** Page text **
= = = =

Sihung Lung (; c. 1930 – May 2, 2002), also known as Paul Lung, was a Taiwanese movie and TV actor of Manchu descent. He appeared in over 100 films and TV series throughout his career and was best known for playing paternal roles in films such as Eat Drink Man Woman and The Wedding Banquet. He frequently collaborated with award-winning director Ang Lee.

Life and career 
Lung enlisted in Chiang Kai-shek's army as a teenager to fight the Chinese Communist Party. After the Communists seized control of mainland China, he escaped to Taiwan, where he was selected to join an army-sponsored acting troupe. Acting later became his career. His experience playing an array of roles for the army troupe later led his being cast in over 100 Chinese-language films and in Taiwanese soap operas, typically playing criminals or tough guys.

Lung had already retired from films when Ang Lee began casting for his first full-length film, 1992's Pushing Hands, and the director, who recalled watching Mr. Lung as a child, asked him to play a father in the film. Lung's sensitive portrayal of an elderly man faced with change turned him into an international star and he became famous for playing fathers struggling with modernity and adult children in the movies known to some fans as the "Father Knows Best" trilogy.

Death 
By the time he appeared as "Sir Te", guardian of a mystical sword in Crouching Tiger, Hidden Dragon, Lung's health had deteriorated due to diabetes. He died of liver failure in 2002 at the age of 72.

= = = =

** Extracted entries **
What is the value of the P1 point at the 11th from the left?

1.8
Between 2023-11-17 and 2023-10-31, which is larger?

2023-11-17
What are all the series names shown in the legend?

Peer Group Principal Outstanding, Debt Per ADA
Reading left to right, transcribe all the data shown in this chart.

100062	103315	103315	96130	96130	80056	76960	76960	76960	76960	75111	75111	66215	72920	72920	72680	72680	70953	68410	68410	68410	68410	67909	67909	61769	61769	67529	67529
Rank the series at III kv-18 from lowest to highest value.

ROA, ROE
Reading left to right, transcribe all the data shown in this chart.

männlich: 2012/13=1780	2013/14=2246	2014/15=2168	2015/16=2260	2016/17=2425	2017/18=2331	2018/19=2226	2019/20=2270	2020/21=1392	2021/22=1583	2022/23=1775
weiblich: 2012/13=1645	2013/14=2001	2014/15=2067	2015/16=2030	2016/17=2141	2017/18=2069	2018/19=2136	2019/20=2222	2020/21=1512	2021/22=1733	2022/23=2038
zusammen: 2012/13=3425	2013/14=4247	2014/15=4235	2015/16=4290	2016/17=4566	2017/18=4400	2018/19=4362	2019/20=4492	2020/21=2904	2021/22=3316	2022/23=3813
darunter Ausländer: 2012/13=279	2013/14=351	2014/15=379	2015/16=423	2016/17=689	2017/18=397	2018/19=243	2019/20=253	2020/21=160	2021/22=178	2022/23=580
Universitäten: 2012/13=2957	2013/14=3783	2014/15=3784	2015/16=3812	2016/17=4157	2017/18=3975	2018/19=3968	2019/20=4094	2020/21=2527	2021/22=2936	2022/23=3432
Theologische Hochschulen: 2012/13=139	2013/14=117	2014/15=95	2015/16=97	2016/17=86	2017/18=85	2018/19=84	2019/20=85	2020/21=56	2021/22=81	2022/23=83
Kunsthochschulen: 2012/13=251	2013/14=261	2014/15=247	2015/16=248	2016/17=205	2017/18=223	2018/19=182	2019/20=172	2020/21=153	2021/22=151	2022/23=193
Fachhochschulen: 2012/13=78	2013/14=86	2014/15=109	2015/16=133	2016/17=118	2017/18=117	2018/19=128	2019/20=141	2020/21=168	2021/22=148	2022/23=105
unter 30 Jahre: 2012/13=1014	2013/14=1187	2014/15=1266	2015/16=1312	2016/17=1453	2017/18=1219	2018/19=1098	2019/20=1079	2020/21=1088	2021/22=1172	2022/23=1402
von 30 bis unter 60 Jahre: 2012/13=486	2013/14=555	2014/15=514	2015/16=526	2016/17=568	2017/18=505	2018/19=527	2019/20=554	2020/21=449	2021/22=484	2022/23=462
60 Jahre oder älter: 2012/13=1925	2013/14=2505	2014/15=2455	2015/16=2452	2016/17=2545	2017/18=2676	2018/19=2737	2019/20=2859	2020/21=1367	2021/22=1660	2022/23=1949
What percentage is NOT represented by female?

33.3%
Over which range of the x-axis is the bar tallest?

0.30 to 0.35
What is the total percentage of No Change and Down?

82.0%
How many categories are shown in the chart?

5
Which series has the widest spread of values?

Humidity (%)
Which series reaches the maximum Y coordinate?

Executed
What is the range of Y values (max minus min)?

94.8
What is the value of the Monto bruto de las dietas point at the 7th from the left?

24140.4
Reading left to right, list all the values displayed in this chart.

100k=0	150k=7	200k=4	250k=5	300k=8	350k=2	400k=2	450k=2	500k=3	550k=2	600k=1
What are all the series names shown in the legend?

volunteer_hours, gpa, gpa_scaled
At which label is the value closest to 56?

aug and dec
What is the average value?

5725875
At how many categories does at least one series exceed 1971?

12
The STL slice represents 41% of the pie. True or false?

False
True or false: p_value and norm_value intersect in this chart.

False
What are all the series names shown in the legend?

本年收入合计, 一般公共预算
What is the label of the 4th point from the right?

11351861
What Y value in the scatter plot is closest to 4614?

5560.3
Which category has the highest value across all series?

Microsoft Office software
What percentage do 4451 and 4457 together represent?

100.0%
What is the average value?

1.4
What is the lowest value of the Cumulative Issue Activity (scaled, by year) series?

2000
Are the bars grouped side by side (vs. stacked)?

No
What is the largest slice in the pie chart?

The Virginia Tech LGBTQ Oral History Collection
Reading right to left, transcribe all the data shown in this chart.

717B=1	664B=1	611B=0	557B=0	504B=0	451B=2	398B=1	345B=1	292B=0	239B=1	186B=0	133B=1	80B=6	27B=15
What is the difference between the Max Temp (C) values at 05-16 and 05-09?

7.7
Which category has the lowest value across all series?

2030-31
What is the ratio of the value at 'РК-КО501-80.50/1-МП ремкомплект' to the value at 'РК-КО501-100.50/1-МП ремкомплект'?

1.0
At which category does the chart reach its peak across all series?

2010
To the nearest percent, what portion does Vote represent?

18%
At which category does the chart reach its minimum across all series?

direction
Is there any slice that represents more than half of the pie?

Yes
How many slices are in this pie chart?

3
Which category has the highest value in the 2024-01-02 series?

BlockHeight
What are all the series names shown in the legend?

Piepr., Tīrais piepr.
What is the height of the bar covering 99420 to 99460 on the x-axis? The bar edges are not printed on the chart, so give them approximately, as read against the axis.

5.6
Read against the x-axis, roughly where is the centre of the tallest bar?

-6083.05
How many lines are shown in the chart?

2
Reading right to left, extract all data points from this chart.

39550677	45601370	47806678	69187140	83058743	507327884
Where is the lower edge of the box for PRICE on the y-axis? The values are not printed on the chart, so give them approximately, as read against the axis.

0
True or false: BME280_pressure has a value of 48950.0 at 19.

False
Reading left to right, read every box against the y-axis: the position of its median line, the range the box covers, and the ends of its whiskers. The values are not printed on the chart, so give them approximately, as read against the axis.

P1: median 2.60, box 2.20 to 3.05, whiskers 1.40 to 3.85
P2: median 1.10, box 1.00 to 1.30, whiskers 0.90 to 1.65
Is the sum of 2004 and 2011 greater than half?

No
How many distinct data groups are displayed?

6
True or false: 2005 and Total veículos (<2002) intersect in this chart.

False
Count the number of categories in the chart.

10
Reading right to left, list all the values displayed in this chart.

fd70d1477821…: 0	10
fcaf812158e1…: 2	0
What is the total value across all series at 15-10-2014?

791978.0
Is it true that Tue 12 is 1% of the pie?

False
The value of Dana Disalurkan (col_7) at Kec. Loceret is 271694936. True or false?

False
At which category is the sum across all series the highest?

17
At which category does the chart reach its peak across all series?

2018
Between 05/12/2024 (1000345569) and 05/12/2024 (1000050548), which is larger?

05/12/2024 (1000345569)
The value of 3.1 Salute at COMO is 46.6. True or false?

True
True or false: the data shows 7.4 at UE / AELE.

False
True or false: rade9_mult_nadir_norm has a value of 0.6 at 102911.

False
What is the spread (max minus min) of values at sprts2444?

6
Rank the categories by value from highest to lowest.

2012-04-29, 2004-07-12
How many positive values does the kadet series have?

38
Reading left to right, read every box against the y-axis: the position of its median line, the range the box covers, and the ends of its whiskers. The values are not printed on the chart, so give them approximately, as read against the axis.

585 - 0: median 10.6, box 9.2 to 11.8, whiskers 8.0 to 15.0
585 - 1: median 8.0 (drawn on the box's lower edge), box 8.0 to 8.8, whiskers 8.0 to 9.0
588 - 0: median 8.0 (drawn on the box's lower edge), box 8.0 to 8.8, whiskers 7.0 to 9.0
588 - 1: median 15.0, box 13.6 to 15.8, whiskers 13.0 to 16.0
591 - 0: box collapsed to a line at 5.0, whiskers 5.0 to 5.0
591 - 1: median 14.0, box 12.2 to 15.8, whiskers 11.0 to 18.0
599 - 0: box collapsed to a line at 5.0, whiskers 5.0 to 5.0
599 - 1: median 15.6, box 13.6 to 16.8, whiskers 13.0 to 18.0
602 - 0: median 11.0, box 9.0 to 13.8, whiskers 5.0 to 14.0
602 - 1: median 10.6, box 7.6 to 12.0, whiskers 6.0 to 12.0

= = = =

** Work item **
In the text on Sihung Lung, what role did he play in Crouching Tiger, Hidden Dragon?

** Reply **
He played "Sir Te", guardian of a mystical sword.